One of the widely used antimetabolites is methotrexate, a folic acid antagonist that inhibits the enzyme dihydrofolate reductase, disrupting the production of DNA and RNA. This disruption impedes the growth of rapidly dividing cancer cells. Another common antimetabolite is 5-fluorouracil (5-FU), which inhibits the enzyme thymidylate synthase, thereby interfering with DNA synthesis and inhibiting cancer cell proliferation.

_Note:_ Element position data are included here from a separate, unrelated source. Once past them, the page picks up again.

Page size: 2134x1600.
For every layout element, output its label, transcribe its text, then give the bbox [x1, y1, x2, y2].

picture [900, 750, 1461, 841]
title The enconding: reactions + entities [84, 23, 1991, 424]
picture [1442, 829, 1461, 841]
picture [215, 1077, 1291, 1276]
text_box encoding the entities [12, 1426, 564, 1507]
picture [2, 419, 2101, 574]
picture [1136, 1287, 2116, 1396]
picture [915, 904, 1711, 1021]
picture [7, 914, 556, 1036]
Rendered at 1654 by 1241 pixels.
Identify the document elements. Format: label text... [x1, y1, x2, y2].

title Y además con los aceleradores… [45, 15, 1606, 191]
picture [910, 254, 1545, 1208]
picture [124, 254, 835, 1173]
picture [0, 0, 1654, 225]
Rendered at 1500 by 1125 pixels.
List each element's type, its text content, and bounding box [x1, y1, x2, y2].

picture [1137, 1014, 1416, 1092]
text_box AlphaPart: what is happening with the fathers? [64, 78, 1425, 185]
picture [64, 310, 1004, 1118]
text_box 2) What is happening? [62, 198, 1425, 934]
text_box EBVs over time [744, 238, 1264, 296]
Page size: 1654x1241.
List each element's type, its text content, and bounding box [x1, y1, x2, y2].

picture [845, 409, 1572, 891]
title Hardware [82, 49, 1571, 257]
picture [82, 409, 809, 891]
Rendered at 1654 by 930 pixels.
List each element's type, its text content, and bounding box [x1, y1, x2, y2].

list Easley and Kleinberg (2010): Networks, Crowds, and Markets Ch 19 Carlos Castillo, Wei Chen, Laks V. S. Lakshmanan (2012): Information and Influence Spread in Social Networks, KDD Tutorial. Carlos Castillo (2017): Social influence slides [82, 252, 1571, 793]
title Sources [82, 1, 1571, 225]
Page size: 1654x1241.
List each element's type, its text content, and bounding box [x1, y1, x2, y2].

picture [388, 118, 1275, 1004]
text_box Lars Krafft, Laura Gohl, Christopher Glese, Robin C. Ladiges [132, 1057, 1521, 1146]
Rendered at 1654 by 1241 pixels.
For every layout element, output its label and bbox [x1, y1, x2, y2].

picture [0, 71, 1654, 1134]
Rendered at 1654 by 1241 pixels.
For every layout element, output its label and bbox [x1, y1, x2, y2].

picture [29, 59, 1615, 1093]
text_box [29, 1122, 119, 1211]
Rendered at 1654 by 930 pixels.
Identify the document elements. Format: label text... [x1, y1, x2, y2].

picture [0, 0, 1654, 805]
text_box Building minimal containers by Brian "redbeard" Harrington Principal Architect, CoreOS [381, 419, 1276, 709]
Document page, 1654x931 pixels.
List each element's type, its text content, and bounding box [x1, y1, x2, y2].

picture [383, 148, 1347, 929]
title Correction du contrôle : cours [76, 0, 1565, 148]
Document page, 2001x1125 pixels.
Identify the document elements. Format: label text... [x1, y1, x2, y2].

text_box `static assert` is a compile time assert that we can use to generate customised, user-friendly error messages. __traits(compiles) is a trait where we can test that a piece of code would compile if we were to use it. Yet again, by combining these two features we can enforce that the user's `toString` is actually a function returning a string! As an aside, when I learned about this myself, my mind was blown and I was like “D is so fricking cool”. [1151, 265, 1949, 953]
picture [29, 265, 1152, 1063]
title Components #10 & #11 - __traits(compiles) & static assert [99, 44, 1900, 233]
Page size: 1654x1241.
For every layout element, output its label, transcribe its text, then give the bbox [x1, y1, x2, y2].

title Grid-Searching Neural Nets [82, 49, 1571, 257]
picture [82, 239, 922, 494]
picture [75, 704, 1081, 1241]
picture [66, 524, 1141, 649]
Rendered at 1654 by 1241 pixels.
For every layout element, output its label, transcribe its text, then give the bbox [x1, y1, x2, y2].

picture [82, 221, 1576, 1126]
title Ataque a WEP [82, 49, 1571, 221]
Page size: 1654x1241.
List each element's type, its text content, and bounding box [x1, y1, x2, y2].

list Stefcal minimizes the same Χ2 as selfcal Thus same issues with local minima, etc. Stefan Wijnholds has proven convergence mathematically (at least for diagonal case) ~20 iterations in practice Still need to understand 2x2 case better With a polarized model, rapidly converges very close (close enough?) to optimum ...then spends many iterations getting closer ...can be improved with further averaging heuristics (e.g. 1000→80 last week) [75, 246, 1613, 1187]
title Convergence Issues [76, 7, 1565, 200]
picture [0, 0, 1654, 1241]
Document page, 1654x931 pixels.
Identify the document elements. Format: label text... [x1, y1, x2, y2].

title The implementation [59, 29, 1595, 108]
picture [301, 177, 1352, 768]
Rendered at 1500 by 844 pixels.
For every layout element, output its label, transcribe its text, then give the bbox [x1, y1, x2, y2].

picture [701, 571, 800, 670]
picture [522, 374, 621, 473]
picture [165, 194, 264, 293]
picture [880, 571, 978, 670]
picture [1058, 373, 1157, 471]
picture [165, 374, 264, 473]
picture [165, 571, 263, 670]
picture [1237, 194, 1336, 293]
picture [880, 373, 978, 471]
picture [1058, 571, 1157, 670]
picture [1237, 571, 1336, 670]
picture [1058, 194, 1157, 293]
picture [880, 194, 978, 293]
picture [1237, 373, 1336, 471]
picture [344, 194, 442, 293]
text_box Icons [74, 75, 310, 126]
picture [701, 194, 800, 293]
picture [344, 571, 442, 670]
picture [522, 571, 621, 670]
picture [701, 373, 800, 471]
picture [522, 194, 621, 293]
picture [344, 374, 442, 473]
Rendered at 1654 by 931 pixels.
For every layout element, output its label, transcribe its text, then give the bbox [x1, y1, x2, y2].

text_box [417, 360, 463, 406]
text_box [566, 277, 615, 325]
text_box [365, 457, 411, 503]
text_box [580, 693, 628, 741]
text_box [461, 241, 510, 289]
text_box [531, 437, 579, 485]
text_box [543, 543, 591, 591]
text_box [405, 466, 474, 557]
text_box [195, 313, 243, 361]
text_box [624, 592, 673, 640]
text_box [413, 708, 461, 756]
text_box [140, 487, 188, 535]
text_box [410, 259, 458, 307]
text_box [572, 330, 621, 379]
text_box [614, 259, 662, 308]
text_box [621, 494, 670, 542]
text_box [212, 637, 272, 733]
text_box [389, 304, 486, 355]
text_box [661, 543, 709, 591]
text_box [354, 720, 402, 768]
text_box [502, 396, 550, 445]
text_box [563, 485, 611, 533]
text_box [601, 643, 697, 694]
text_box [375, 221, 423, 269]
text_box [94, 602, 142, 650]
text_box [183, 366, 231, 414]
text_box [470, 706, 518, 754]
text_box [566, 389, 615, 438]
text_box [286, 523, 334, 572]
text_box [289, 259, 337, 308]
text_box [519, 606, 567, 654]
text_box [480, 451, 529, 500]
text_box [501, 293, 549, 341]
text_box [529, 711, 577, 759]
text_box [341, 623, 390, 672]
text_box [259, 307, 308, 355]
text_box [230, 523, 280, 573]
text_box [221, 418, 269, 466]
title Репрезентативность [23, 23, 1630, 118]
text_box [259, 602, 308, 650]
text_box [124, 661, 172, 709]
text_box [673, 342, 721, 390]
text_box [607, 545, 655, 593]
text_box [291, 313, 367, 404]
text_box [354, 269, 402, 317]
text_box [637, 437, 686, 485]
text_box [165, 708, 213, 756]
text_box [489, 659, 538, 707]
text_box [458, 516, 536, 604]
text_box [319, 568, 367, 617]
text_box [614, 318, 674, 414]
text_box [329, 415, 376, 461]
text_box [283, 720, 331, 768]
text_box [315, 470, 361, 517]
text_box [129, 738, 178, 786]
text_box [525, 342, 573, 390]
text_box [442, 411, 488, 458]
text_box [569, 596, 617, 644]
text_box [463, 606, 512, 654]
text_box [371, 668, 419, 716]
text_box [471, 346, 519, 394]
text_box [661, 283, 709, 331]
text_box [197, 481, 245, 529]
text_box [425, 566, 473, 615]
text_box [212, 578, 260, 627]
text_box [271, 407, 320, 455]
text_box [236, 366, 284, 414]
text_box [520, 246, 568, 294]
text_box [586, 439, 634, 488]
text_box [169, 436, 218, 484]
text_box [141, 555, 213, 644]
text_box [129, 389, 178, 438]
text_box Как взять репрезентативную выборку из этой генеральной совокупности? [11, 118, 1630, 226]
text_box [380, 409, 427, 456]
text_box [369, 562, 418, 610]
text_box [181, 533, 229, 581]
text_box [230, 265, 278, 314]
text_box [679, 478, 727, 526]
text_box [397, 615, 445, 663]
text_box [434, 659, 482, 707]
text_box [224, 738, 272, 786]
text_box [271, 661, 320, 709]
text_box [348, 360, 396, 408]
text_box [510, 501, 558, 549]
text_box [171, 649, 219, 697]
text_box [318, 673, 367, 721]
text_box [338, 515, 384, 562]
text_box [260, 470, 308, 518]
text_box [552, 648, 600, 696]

Antimetabolites can be classified into several subcategories based on their mechanism of action and chemical structure. These include purine and pyrimidine analogs, folic acid antagonists, and pyrimidine synthesis inhibitors. Examples of antimetabolites in these subcategories include azathioprine, cytarabine, and gemcitabine.
Despite their effectiveness, antimetabolites can exhibit certain side effects due to their interference with normal cellular processes. These side effects may include gastrointestinal disturbances, myelosuppression (reduced production of blood cells), and hepatotoxicity.
In conclusion, antimetabolites are a vital category of pharmaceutical APIs used in the treatment of various diseases, especially cancer. By mimicking natural metabolites and disrupting crucial cellular processes, these compounds effectively inhibit cancer cell growth and proliferation. However, their usage should be carefully monitored due to potential side effects.